The mother of accused Oxford, Michigan, high school shooter, Ethan Crumbley, who herself stands accused of involuntary manslaughter along ...
The mother of accused Oxford, Michigan, high school shooter, Ethan Crumbley, who herself stands accused of involuntary manslaughter along with her husband for purchasing their son the gun he used to allegedly kill four of his classmates in December, sent a series of disturbing — and telling — text messages the day of the horrific attack.
On Tuesday, two witnesses testified that Jennifer Crumbley, who has pled not guilty, sent text messages about disturbing images her son allegedly drew, which had prompted school officials to call her and her husband, James Crumbley, into Oxford High School earlier that day.
“…Just got to go to my son’s school and meet his counselor. S*** day,” Jennifer Crumbley texted to Kira Pennock, who housed two of the family’s horses, on Nov. 30, just hours before the shooting, according to Fox News.
Prosecutors say the Crumbleys had been called into the school to discuss the unsettling drawing, which allegedly included images of guns and bullets and the words “The thoughts won’t stop,” “blood everywhere” and “my life is useless.”
Ethan purportedly convinced school officials that the drawings had been from a “video game.”
In January, Oakland County prosecutor Karen McDonald said that the couple had “flatly refused” to take their son home.
In her texts to Pennock, Crumbley said she still planned to attend their scheduled horse training session later that day and suggested that she would have to bring her son with her because “He can’t be left alone.”
She described how the teen had been going through a “hard time” with the death of the family dog, Tank, as well as his friend being sent to a treatment facility and “who knows what else.”
Jennifer sent an image of the chilling drawing to Pennock, as well as to her employer, Andrew Smith.
Smith, for his part, testified that Crumbley, who worked as his legal firm’s marketing director, texted him that day about the meeting at the school.
“I have to go to school. Counselor just called. This is what I’m dealing with,” she wrote.
Crumbley returned to the office later that day, which is where she was when she found out about the shooting.
During his testimony, Smith said he’d heard Jennifer scream when she learned of the shooting.
Later, she discovered that the gun her husband and her purchased for their son was missing, along with the ammunition.
“The gun is gone and so are the bullets,” she texted to Smith.
“Omg Andy he’s going to kill himself he must be the shooter,” she wrote in a subsequent message, before confirming, “Ethan did it.”
Hours later, in a text that Smith testified that surprised him, Crumbley wrote, “I need my job. Please don’t judge me about what my son did.”

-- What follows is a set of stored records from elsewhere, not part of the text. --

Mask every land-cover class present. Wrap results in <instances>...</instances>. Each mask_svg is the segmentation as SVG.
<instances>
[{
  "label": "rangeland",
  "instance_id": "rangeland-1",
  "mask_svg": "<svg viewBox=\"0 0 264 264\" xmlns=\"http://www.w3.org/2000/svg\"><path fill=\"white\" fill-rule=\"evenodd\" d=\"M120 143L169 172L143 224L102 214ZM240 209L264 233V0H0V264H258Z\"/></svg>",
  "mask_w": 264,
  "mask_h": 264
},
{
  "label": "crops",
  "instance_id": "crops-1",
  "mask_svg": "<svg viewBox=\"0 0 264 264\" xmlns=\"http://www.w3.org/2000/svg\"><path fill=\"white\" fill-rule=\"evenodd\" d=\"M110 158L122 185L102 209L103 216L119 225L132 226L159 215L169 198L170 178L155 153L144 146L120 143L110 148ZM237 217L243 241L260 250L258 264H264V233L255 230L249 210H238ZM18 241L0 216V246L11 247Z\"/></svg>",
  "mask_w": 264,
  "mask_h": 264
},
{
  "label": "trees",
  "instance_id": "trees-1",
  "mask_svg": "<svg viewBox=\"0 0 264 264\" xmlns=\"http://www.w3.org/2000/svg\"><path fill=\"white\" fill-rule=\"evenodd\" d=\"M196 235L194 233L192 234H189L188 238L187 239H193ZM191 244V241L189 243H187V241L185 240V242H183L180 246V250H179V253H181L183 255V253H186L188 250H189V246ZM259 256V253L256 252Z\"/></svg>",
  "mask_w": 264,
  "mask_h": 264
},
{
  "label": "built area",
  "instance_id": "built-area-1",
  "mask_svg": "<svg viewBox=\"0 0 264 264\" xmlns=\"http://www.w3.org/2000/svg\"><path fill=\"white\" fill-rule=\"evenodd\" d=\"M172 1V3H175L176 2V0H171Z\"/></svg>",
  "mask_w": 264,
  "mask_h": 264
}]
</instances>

McDonald pointed to a social media post from Crumbley from just days before in which she’d said that her husband had purchased a pistol for their son on Black Friday.
Now, it is the job of the jury to decide how the evidence stacks up against Jennifer and James Crumbley, but for those of us observing from outside the courtroom, it seems fair enough to put together that the parents were fully aware that their son had access to a pistol on the day they were summoned to his school and shown an image of a drawing of guns and the disturbing words that seem to have clearly expressed violent ideation and severe emotional distress.
Jennifer left a digital trail, confirming she was aware her son was suffering — to the point that she seems to have thought he shouldn’t be alone.
It occurred to her to let her horse trainer and employer know these intimate, disturbing details of her son’s emotionally fraught, potentially psychotic struggles, for some reason, but not to check and see if the pistol was still at home?
I can think of few more pressing reasons to place a firearm under lock and key than when there is a distressed teenager in the house who can’t be alone, at the very least, for his own safety.
Of course, while the Crumbleys face charges over this alleged gross negligence, they are not the only adults who failed the students at Oxford High School that day.
Why did no school administrators search Ethan’s backpack and locker? When I was in high school, you could have your locker and belongings searched for far less than disturbing, bloody drawings involving bullets and guns.
What’s most heartbreaking of all is that while Ethan’s alleged actions are in no way defensible by any stretch of the imagination, so severely neglecting his mental health and well-being is hardly defensible either.
The court will determine if his parents were criminally guilty of neglecting their son to the point of being responsible for the deaths he is accused of committing, but if the evidence stacked up against them is all true, they will most certainly answer to the Almighty for their failure to protect their son and his classmates from his own dark, distressed mind.